§ STATED PROBLEM 1:
Can you update the formal grammars text, starting at "A grammar is" and ending at "aSb and S → ε)", with "symbols" changed to "tokens"?
§ STATED PROBLEM 2:
Would you continue the text on formal grammars and the Chomsky hierarchy from its final sentence?

§ SOURCE TEXT:
--- start ---
Formal Grammars & Chomsky Hierarchy
What Is a Grammar?

A grammar is a set of rules used to generate strings in a language. It tells you how to build valid sentences (or code) from a set of symbols.
A grammar includes:
- Start symbol: where generation begins
- Terminals: actual symbols (like a, b, or +)
- Non-terminals: placeholders (like
or S) - Production rules: how symbols can be replaced
Example of Grammar
S → aSb | ε

- S is Start Symbol and Non-terminal
- a and b are Terminals
- There are 2 production rules (S → aSb and S → ε)
This generates strings like ab, aabb, aaabbb, etc.
Regular vs Non-Regular Grammar
- Regular Grammar - A regular grammar produces regular languages, the simplest class in the Chomsky hierarchy. Regular grammars can only describe patterns that don’t require “counting” or balancing.
--- end ---
§ EXCERPTED DATA:
--- start ---
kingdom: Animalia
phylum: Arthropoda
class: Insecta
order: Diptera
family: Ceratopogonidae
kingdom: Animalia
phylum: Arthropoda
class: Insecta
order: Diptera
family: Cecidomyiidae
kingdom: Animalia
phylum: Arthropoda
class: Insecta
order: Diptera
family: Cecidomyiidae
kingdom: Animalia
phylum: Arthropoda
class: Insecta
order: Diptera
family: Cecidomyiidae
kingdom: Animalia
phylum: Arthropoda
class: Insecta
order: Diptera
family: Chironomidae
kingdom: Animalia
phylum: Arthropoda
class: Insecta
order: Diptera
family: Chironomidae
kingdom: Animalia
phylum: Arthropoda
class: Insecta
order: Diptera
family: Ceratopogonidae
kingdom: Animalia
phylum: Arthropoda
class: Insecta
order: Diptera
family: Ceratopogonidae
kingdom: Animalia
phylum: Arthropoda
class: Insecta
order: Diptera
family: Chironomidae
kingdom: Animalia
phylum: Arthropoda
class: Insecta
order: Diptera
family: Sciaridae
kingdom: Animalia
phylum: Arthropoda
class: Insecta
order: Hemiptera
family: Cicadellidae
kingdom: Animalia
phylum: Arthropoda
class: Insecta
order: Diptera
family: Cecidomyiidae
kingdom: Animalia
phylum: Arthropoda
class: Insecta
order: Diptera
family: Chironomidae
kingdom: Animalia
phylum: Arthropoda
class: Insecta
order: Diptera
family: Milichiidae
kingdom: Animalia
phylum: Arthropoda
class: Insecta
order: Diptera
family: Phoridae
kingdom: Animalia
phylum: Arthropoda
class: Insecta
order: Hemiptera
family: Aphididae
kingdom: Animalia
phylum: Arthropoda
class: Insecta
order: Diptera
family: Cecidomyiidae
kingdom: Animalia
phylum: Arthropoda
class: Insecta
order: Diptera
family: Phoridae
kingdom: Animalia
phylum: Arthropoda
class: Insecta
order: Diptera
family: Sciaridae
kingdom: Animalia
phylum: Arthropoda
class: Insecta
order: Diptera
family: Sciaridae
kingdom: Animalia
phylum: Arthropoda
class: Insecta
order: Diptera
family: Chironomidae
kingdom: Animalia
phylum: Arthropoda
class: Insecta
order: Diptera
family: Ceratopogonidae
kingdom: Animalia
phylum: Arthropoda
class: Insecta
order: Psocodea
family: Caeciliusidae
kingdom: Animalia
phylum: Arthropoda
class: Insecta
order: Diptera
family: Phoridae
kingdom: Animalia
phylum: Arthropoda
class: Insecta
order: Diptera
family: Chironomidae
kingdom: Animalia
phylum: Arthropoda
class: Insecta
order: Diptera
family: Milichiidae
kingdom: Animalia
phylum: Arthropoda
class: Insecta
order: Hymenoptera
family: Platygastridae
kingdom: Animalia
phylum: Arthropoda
--- end ---
§ TASK OUTPUT 1:
A grammar is a set of rules used to generate strings in a language. It tells you how to build valid sentences (or code) from a set of tokens.
A grammar includes:
- Start symbol: where generation begins
- Terminals: actual tokens (like a, b, or +)
- Non-terminals: placeholders (like
or S) - Production rules: how tokens can be replaced
Example of Grammar
S → aSb | ε

- S is Start Symbol and Non-terminal
- a and b are Terminals
- There are 2 production rules (S → aSb and S → ε)

§ TASK OUTPUT 2:
It uses very restricted rules like:
A → aB # (a terminal followed by a non-terminal)
B → b # (just a terminal)
A → ε # (empty string)
- Non-Regular Grammar - More powerful than regular grammars; they produce context-free languages. Productions can have recursive patterns, allowing dependencies between symbols. Can describe structures with dependencies, such as matching parentheses or equal numbers of symbols.
S → aSb | ε
This generates equal numbers of a’s and b’s, which is valid in context-free grammars.
Chomsky Hierarchy (1956)
Noam Chomsky formalized grammar types into 4 levels -

| Type | Grammar Type | Recognized By | Examples |
|---|---|---|---|
| 0 | Unrestricted | Turing Machine | Any computable language |
| 1 | Context-sensitive | Linear Bounded Automaton | aⁿbⁿcⁿ |
| 2 | Context-free | Pushdown Automaton (PDA) | Balanced parentheses, arithmetic |
| 3 | Regular | Finite Automaton | Keywords, identifiers |
Regular languages (Type 3) are the simplest and most limited, but also the fastest to recognize. As you go up the hierarchy, you can express more complex patterns, but need more powerful machines.
Context-Free Grammars (CFGs)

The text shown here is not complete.